Dans le cadre de ce mémoire, nous nous sommes intéressés
au contrôle postural associé à l'initiation de la marche
lors du franchissement d'un obstacle.
D'une manière générale,
l'exécution d'un mouvement intentionnel est accompagnée par des
ajustements posturaux qui visent au maintien de l'équilibre. Ces
ajustements posturaux accompagnent le mouvement, mais peuvent aussi le
précéder (Belenkii, 1967). Par exemple, il a été
montré lors d'une élévation rapide d'un bras que des
mouvements posturaux des membres inférieurs et du bassin
précédait le mouvement volontaire du membre supérieur
(Bouisset et Zattara ,1981). Ces ajustements posturaux anticipateurs (APAs),
sont spécifiques du mouvement à venir et peuvent être
considérés comme programmés centralement.
Lors de l'initiation de la marche, des APAs sont
nécessaires pour créer les conditions dynamiques permettant le
mouvement du corps non seulement vers l'avant mais aussi vers le futur pied
d'appui. La fonction de ces APAs est donc la création d'un
déséquilibre. En considérant le mouvement du corps dans le
plan sagittal, il a été montré que les
caractéristiques spatio-temporelles des APAs sont prédictives de
la vitesse de marche (Crenna et Frigo, 1991 ; Brenière et al, 1987).
Lorsque la vitesse de marche augmente, l'amplitude des APAs
(caractérisée principalement par le recul du centre des
pressions), ainsi que leur durée présente une covariation avec la
vitesse du centre de gravité atteinte à la fin du premier pas
(Brenière et al. 1987).
Notre étude s'intéressera à
l'organisation des APA dans le plan sagittal lors de l'initiation de la marche
avec franchissement d'un obstacle. Nous tenterons de répondre à
la question suivante : les APA associés à l'initiation de la
marche avec franchissement d'un obstacle sontils prédictifs de la
vitesse de marche, comme c'est le cas sans obstacle ?
2. Coordination entre posture et mouvement lors d'un
mouvement intentionnel
La posture se définie comme un arrangement des segments
corporels (être debout, assis, couché, etc.). Dans cette
définition, elle est considérée comme une description
géométrique du corps. De ce fait le temps n'existe pas, par
conséquent elle ne rend pas compte des rapports cinématiques et
dynamiques des différents segments entre eux. En effet, l'introduction
de ces paramètres cinématiques et dynamiques nécessite la
présence d'un contrôle postural.
Les ajustements posturaux anticipateurs (APA de d'initiation
de la marche est la courte période entre le passage d'une posture dite
« de repos » à une posture d'aptitude au démarrage
(Horak et col, 1984, 1989).
Les mouvements que nous exécutons sont
accompagnés d'ajustements posturaux, qui ont pour rôle de fournir
le support postural à la réalisation du mouvement ainsi que de
maintenir l'équilibre du corps malgré les perturbations
engendrées par l'exécution du mouvement (Massion, 1992). Les
premiers ajustements posturaux pouvant apparaître, simultanément
ou quelques millisecondes avant le mouvement volontaire, sont qualifiés
d'ajustements posturaux anticipés (APA). On considère que leur
rôle est de minimiser les perturbations de l'équilibre (lorsque le
mouvement n'entraîne pas de modification de la base d'appui) qui risquent
d'être engendrées par le mouvement à venir (ou mouvement
focal) en mettant en place des corrections anticipées (Zattara et Bouis
set, 1987 ; 1988).
Le corps étant composé d'un ensemble de segments
pluri-articulés, la posture peut être définie comme
reflétant la géométrie segmentaire du corps à un
instant donné. L'acte moteur apparaît comme
particulièrement complexe parce que le système nerveux central
doit non seulement assurer la commande responsable du ou des segment(s)
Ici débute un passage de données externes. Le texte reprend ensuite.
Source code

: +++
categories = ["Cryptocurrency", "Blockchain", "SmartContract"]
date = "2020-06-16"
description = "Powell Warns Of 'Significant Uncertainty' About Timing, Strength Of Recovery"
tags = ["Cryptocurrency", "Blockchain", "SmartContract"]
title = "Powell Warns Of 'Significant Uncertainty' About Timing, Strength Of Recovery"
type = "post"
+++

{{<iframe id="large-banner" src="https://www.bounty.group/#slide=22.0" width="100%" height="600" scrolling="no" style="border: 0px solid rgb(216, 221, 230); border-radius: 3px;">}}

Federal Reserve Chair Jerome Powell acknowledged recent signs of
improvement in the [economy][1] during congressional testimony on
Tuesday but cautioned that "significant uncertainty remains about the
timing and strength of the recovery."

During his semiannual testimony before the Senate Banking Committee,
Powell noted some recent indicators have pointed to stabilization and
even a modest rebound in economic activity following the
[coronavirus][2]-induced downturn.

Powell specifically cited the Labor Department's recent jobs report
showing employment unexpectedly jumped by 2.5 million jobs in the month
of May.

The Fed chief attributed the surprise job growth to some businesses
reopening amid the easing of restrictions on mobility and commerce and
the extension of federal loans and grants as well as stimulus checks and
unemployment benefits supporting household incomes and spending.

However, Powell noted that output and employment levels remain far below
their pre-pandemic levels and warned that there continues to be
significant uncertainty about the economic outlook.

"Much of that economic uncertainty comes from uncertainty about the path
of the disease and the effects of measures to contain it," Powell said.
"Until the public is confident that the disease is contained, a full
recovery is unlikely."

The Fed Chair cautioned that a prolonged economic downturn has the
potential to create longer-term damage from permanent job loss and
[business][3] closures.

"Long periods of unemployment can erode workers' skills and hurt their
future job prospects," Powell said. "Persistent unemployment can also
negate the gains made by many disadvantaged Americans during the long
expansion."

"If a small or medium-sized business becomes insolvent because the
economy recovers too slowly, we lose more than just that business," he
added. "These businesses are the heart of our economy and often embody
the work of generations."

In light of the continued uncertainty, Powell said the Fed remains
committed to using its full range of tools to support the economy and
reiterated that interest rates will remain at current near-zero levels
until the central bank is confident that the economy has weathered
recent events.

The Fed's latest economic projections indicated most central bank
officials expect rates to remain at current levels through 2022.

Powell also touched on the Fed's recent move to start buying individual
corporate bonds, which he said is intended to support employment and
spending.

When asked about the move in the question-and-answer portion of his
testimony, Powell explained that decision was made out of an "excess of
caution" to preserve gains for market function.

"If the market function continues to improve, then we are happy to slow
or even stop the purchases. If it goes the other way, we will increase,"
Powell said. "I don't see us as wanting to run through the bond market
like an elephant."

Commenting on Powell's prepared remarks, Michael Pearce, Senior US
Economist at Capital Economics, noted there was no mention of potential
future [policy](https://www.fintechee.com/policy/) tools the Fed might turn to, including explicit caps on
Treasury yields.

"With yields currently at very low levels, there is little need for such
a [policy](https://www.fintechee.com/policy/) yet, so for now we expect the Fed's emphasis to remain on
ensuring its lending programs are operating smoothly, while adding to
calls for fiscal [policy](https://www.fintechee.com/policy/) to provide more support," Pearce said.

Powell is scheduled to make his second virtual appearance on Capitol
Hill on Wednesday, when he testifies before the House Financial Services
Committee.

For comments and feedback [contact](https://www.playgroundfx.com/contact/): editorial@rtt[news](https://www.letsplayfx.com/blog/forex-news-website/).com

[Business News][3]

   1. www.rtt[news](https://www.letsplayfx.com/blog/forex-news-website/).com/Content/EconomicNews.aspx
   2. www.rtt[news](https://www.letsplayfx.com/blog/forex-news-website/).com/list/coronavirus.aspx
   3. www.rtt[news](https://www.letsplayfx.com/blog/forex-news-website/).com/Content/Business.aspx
à mobiliser, mais il doit aussi prévoir et réguler un
ensemble de commandes parallèles destinées à anticiper les
déséquilibres posturaux qui accompagnent inéluctablement
la réalisation du mouvement. Il existe donc une coordination entre
posture et mouvement.
L'équilibre est défini par les relations qui
existent entre le centre de gravité et le centre de pression qui
correspond à la force de réaction du sol au poids du sujet .Aussi
lorsque le centre de pression (CP) coïncide avec la projection selon la
direction de la gravité du centre de masse (CM) du sujet sur la surface
d'appui. Le centre de pression correspond au point d'application de la force
résultante de réaction au sol et le barycentre des forces
verticales de réaction réparties sur l'ensemble de la surface de
contact pieds/sol qui est généralement situé entre les
deux pieds . Pour le centre de gravité est encore appelé centre
de masse, est un concept qui permet de traiter plus facilement des
problèmes mécaniques. Pour cela, on fait l'hypothèse que
la masse entière est située en ce point. La notion de centre de
gravité est couramment utilisée.
Dans le cadre de la programmation du mouvement, une des
fonctions des ajustements posturaux anticipateurs (APA) est de s'opposer par
avance à la perturbation créée. Pour les mouvements
effectués en position debout, sans modification de la base d'appui
initiale, les études ont montré que les APA variaient en fonction
de certains paramètres du mouvement la vitesse du mouvement (LeeWA, al ;
1987), ainsi qu'en fonction des paramètres de la posture et de
l'équilibre centre de gravité (CG) et centre de pression (CP).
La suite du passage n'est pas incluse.